Sadow’s final question got to the heart of the matter as the defense came to see the testimony, ultimately lackluster, unfold on Tuesday.
“Mr. Bradley, you realize that if you were to testify under oath that you knew from Mr. Wade that the relationship between him and Ms. Willis existed before the contract in November 1 of 2021, that if you testified that you knew that from Mr. Wade, that would show that both Ms. Willis and Mr. Wade had lied under oath,” Trump’s attorney – a respected cross-examiner – asked. “You know, that don’t you?”
McAfee interjected before Bradley could respond, saying the answer would “call for an opinion on the credibility of another testifying witness” and, therefore, would not be an appropriate question.
Sadow also worked to elicit testimony from the witness that he knew Merchant was preparing a filing to disqualify Wade from the case based, at least in part, on the timeline Bradley had supplied.
“If you’re being asked, as we’ve just gone through with this text message, from Ms. Merchant, as the attorney for a co-defendant, and she’s asking you about the relationship and she’s clearly asking you about the timing, why wouldn’t you just have said, in response: ‘I don’t know when it started’?” Sadow asked, drilling in.
Bradley haltingly replied: “I don’t know why I didn’t say ‘I don’t know.””
Later, Rice dredged up the constant references to speculation made by the witness.
“Mr.
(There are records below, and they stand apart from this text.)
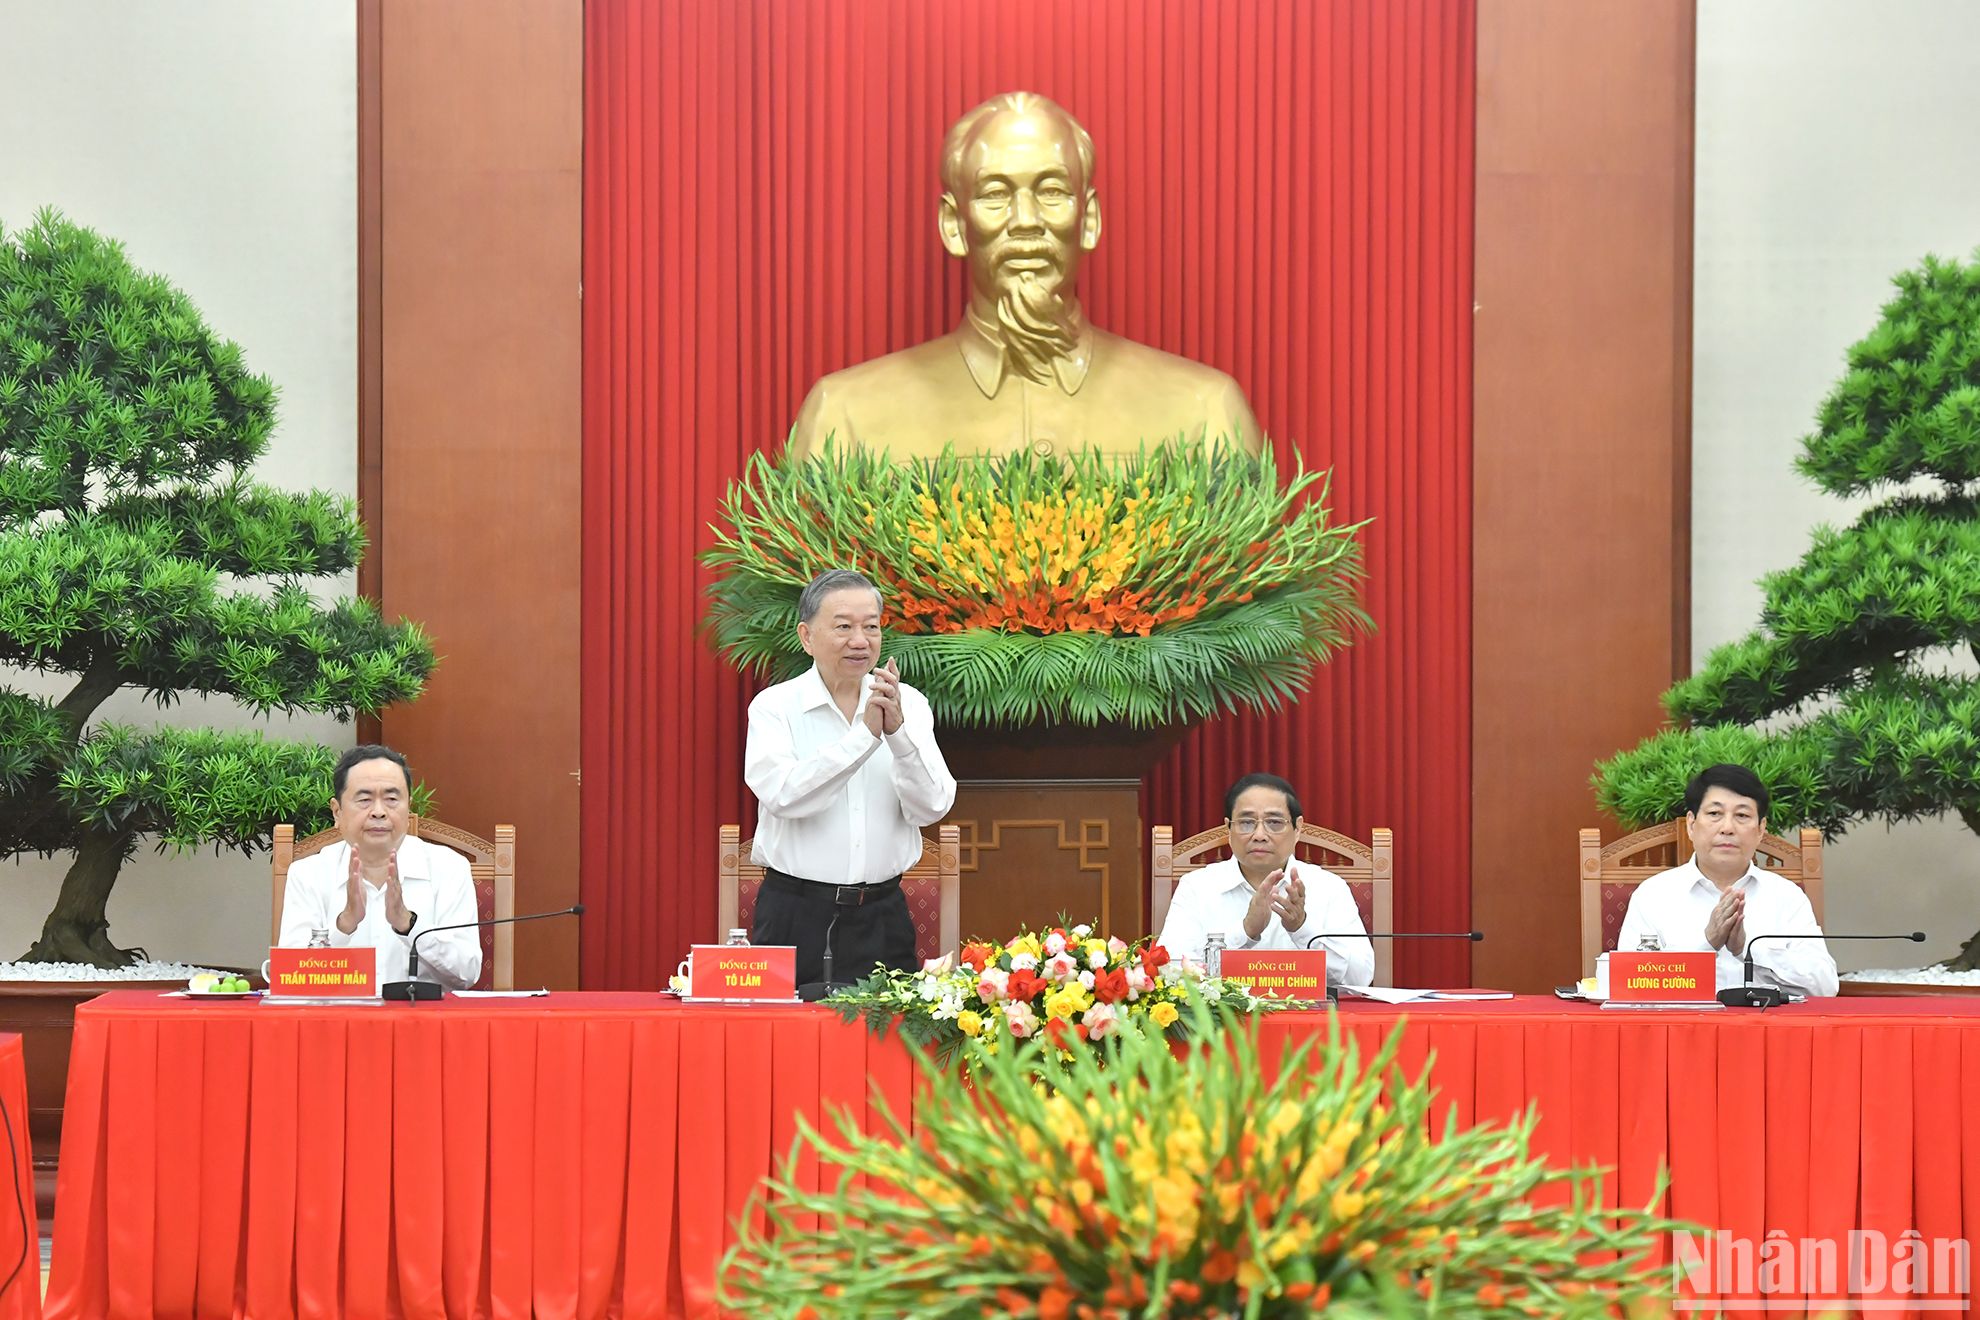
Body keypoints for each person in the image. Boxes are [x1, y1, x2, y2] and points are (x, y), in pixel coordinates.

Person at [787, 91, 1261, 462]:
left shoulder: (1204, 413)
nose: (1027, 219)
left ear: (1089, 218)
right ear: (953, 226)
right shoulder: (844, 417)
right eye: (995, 194)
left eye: (1052, 190)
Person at [744, 569, 957, 986]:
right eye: (843, 626)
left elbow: (933, 805)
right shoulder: (774, 708)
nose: (860, 640)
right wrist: (865, 738)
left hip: (882, 914)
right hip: (794, 913)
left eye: (871, 627)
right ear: (807, 637)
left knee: (887, 1046)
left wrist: (896, 734)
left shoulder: (907, 704)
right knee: (782, 1046)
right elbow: (785, 796)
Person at [1616, 763, 1837, 997]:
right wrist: (1707, 943)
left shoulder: (1786, 896)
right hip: (1683, 1029)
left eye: (1742, 815)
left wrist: (1748, 948)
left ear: (1761, 829)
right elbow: (1629, 984)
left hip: (1766, 1029)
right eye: (1714, 814)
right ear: (1691, 825)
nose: (1727, 828)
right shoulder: (1654, 894)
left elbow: (1824, 986)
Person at [278, 744, 481, 989]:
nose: (378, 812)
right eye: (364, 800)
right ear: (337, 812)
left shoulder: (449, 868)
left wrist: (409, 925)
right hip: (338, 1022)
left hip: (421, 1022)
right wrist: (345, 924)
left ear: (409, 808)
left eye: (392, 799)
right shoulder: (308, 874)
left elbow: (467, 973)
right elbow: (292, 979)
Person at [1156, 772, 1374, 988]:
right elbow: (1168, 973)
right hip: (1221, 1021)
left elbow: (1360, 978)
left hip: (1311, 1020)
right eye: (1246, 823)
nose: (1259, 834)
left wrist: (1302, 928)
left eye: (1274, 822)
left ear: (1297, 829)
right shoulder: (1197, 886)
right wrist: (1245, 931)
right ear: (1228, 829)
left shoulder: (1329, 887)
Bradley, ‘speculation’ is kind of a weaselly lawyer word,” the defense attorney said. “Let’s speak truth here and you’re under oath.”
The implication had been clear for quite some time: the frustrated series of defense attorneys treated the witness as adverse and believed he was being less than forthcoming on the stand.
Then the subtext became explicit.
“Do you tell lies about your friends in a case of national importance?” Rice asked.
“I could have, I don’t know,” Bradley replied.
After a quick back-and-forth about where the witness was looking, McAfee gravely urged the defense attorney to ask another question.
“No further questions, judge,” Rice said: “I think it’s clear.”